Greece has passed draconian legislation that could mean rejected asylum seekers receiving prison terms, fines and orders to wear ankle tags, in a move that reflects the centre-right government’s continued attempts to deter undocumented migrants from arriving on its soil.
The tough penalties usher in an unprecedented era of zero tolerance for people who remain in the country if their asylum claims are denied. As a frontier state, long viewed as a gateway to Europe, Greece has had a surge in migrant arrivals this year.
“We are accountable to Greek citizens, and Greek citizens want to be protected,” the migration minister, Thanos Plevris, told MPs ahead of voting. “The message is clear [for migrants]: if your asylum request is rejected, you have two choices. Either you go to jail or return to your homeland. The Greek state does not accept you … You are not welcome.”
An unabashed rightwinger whose stance has caused ripples among the more moderate members of Greece’s centre-right government, Plevris insisted asylum would continue to be granted to applicants who fulfilled the need for international protection.
But under the new law, asylum seekers who have their claims rejected and do not leave the country within 14 days face prison terms of two to five years. Deterrence measures will also be toughened: people who arrive without the proper paperwork will be detained for 24 months, up from the current 18 months, while unregulated migrants who have been in Greece for seven years will no longer have the right to legalise their status. Those found guilty of illegal entry will be fined €10,000.
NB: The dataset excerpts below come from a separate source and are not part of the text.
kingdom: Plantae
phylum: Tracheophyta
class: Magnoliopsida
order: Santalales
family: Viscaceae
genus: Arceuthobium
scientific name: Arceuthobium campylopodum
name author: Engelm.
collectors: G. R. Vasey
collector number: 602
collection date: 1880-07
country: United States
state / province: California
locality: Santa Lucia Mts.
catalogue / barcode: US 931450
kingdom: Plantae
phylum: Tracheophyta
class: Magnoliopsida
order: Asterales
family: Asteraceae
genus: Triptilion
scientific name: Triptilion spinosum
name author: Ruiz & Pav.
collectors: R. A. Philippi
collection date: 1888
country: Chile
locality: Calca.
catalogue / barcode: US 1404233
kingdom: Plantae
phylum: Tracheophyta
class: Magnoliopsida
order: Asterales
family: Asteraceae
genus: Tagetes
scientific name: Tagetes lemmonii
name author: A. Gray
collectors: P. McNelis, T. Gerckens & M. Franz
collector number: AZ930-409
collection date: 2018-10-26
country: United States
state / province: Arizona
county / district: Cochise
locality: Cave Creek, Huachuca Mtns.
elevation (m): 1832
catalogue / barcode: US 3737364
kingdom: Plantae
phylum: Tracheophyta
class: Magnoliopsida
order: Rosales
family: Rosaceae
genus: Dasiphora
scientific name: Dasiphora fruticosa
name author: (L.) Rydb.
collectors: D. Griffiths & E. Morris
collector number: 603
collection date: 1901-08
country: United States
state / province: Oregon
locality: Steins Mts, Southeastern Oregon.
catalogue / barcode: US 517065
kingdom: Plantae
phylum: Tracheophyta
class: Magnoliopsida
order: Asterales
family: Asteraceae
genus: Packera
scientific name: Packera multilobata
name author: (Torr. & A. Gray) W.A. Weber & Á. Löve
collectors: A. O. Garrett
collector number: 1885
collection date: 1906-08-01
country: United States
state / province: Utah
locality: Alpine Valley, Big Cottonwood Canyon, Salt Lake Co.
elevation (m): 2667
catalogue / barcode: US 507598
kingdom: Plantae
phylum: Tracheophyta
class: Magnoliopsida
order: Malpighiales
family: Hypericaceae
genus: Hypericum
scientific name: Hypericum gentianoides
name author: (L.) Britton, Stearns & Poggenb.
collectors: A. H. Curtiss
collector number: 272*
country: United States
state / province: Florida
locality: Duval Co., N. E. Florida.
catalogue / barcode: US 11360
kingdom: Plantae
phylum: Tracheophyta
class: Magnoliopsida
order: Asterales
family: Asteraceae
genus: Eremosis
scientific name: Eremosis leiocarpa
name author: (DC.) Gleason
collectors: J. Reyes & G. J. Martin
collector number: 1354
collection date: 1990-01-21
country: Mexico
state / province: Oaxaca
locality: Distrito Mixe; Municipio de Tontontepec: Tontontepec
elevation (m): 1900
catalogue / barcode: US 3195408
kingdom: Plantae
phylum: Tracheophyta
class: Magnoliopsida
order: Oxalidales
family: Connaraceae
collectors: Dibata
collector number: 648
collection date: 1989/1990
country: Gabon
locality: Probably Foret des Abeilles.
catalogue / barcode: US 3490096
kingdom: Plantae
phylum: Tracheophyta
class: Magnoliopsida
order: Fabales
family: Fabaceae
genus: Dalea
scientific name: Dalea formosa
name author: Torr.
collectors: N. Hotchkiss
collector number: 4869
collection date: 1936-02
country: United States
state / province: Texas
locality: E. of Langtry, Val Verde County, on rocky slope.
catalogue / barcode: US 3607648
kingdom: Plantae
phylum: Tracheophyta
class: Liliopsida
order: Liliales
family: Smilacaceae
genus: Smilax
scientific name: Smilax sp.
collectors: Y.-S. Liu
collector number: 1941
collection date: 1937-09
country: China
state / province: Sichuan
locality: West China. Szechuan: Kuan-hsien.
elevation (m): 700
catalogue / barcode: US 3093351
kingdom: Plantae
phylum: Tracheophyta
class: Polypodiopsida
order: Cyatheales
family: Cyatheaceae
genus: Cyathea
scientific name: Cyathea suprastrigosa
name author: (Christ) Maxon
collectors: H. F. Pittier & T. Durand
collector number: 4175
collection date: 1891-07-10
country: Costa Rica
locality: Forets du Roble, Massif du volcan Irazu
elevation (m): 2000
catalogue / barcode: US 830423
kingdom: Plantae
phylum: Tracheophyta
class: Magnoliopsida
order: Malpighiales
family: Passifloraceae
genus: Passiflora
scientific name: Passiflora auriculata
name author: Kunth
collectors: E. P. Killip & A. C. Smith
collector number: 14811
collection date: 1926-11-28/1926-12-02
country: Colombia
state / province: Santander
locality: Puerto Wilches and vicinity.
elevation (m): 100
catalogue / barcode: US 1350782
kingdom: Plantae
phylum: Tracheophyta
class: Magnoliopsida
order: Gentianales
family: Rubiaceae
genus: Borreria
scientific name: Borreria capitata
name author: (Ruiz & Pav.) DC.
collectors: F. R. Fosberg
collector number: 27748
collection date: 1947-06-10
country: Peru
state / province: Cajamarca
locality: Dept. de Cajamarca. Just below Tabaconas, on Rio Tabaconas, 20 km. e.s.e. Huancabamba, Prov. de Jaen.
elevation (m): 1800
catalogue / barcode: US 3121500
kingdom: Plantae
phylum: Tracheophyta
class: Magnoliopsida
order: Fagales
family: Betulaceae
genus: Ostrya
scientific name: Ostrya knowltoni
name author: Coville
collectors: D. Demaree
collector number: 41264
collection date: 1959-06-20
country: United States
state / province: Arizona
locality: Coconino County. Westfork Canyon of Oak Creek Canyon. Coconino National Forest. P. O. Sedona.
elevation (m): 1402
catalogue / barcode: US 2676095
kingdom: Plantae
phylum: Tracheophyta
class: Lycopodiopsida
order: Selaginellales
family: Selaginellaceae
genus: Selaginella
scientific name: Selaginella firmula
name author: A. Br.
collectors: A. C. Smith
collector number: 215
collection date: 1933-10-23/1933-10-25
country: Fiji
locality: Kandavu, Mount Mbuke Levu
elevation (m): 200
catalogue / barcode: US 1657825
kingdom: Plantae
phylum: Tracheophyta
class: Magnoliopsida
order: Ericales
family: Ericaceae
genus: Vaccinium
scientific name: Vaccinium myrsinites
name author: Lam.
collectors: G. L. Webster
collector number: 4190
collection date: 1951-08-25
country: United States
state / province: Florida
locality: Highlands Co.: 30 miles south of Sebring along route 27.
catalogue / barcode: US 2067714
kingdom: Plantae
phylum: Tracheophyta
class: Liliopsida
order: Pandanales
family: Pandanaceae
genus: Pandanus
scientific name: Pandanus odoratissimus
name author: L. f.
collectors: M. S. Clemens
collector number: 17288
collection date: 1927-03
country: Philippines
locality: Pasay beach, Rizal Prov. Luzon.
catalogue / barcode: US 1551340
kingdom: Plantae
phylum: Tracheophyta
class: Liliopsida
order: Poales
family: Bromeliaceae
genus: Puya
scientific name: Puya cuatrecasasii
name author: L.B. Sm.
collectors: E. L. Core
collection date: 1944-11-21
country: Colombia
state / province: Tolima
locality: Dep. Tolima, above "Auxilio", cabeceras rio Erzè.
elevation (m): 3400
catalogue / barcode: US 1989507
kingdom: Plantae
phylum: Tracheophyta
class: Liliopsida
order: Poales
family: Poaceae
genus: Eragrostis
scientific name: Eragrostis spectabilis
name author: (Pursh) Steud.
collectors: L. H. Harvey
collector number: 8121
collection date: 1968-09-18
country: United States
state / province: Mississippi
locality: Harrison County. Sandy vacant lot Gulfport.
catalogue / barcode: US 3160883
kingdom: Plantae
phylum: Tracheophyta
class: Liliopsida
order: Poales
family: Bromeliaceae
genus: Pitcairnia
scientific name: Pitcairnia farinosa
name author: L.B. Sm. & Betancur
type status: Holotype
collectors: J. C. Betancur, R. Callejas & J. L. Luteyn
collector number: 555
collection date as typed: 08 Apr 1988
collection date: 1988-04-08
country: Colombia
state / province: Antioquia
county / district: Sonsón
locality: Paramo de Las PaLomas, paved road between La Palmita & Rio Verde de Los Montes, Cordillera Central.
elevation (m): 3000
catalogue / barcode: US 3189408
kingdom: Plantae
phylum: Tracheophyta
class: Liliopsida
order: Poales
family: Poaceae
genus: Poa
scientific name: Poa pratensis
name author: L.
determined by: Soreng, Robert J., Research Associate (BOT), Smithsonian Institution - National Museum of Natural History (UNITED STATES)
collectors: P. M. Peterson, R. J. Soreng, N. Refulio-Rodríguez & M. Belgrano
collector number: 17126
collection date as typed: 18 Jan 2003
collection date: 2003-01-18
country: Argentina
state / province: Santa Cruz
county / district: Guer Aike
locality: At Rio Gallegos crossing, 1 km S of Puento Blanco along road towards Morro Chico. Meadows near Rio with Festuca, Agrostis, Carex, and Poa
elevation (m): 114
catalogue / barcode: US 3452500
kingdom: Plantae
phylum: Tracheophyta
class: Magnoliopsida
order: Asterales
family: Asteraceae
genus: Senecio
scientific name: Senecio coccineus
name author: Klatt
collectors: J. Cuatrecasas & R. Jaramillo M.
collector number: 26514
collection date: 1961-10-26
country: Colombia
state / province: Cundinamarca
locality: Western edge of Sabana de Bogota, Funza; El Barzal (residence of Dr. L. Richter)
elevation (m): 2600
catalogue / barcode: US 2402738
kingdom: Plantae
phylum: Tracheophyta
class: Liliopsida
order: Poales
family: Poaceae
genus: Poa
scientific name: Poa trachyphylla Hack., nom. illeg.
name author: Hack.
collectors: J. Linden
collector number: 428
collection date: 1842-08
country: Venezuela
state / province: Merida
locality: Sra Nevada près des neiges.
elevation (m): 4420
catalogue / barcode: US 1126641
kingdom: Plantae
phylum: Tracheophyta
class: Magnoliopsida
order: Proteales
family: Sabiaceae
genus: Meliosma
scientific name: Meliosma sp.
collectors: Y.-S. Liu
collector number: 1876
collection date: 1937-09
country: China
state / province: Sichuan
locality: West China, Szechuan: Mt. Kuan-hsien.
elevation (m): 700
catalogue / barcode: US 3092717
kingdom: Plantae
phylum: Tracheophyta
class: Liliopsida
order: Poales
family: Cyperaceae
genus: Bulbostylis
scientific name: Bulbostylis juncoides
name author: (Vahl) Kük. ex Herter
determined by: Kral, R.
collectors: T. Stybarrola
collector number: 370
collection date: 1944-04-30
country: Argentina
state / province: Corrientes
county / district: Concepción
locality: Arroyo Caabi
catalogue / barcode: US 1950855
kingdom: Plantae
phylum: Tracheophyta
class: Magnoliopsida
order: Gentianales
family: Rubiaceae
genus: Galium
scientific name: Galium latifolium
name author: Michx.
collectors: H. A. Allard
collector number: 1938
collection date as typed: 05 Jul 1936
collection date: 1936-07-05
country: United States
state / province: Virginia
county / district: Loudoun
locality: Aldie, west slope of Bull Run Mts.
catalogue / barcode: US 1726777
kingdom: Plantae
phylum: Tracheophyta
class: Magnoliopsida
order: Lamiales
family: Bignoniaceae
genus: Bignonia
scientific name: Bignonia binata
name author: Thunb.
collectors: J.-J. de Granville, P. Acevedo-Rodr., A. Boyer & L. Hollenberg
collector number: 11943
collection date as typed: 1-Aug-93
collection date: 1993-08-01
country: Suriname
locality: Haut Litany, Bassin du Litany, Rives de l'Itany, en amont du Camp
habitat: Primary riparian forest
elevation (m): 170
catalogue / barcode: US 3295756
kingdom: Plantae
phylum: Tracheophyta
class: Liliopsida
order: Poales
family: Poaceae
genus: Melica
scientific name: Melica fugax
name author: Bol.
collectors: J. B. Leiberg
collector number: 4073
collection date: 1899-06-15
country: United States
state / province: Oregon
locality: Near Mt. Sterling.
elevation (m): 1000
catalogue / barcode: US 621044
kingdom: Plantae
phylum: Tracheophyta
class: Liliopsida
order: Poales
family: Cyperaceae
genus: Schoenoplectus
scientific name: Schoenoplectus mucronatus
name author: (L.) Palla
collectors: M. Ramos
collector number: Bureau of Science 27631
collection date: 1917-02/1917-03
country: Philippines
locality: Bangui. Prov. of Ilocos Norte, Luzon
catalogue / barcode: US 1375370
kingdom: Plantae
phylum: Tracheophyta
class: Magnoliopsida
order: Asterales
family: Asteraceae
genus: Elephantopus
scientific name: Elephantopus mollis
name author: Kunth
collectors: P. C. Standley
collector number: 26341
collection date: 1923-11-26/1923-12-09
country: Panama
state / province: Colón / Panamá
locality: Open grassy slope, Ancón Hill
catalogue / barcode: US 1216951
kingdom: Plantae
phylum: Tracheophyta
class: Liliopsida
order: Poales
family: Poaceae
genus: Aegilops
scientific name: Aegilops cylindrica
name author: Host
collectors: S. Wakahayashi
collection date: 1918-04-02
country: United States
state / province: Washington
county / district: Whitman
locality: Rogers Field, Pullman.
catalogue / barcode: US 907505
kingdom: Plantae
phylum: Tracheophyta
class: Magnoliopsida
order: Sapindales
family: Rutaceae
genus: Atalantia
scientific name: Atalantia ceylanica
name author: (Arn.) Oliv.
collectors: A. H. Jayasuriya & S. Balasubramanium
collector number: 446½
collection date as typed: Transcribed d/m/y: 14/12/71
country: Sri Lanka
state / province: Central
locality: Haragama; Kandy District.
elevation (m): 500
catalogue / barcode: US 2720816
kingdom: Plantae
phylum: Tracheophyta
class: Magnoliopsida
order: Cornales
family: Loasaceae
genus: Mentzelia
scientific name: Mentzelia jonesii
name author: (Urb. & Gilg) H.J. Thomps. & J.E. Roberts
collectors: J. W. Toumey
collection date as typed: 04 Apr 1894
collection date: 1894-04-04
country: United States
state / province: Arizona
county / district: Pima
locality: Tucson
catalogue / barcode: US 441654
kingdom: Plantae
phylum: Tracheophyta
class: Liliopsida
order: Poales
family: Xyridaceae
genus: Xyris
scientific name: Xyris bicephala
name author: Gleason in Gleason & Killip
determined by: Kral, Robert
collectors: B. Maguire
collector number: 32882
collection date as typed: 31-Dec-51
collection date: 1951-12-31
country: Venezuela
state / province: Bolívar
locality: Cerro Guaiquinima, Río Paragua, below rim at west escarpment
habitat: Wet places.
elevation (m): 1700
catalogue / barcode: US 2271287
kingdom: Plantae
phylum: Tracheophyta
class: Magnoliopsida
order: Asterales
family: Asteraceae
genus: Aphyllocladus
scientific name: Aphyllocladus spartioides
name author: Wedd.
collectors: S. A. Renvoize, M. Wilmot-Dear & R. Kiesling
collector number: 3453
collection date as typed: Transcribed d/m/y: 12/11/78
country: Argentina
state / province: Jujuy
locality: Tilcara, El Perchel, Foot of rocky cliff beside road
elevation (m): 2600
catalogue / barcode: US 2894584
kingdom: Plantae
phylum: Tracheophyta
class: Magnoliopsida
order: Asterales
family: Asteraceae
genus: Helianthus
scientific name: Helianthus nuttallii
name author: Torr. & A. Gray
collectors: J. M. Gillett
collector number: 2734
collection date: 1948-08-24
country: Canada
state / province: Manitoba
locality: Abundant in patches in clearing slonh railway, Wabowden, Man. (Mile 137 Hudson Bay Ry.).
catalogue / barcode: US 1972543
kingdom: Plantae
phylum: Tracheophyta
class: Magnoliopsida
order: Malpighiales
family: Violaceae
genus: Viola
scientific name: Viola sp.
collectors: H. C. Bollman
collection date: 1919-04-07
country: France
The measures come barely two months after the prime minister, Kyriakos Mitsotakis, announced a controversial 90-day pause on asylum applications amid a rise in arrivals on the islands of Crete and Gavdos from Libya. In the first week of July, more than 2,000 people successfully made the crossing – a significant increase in a country where migrant numbers have fallen dramatically since 2015, when more than 850,000 people arrived at the height of the refugee crisis.
Mitsotakis insisted the suspension was aimed at sending smuggling rings a resounding message that “the passage to Greece is closed”, though it was condemned by human rights groups as a grave violation of international law.
In power since 2019, the government describes its migration policies as “tough but fair”, denying allegations of illegal pushbacks to keep asylum seekers at bay.
Addressing parliament, Plevris said he was proud to have overseen the legislation, which will put Greece at the forefront of policies that few EU members have wanted to enforce.
But on Wednesday the backlash was as instant as it was broad, with judges taking the unprecedented step of weighing in to criticise the legislation’s emphasis on repression.
Highlighting the lack of consensus over the measures, Dimitris Kairidis, who stepped down as migration and asylum minister in 2024, told the Guardian that while deterrence remained paramount, it was vital Athens also eased legal pathways of migration at a time when labour shortages were acute.
“Greece needs both to counter illegal, but also encourage legal, migration as needed by its growing economy,” he said.
During his tenure, Kairidis legalised the status of 30,000 unregistered migrant labourers desperately required in the agriculture, construction and tourism sectors.
With Greece gripped by a demographic crisis that last week forced the education ministry to close more than 750 schools because of the lack of pupils, migrant solidarity workers called the law racist and nonsensical.
“It’s so contradictory that this should be passed when Greece’s population is in such freefall, and when migrants offer the solution to labour shortages,” said the director of the Greek Council for Refugees, Lefteris Papagiannakis. “Mitsotakis has managed to hold the centre ground. With this openly racist law, he is clearly trying to enlarge his voter pool by appealing to the far right.”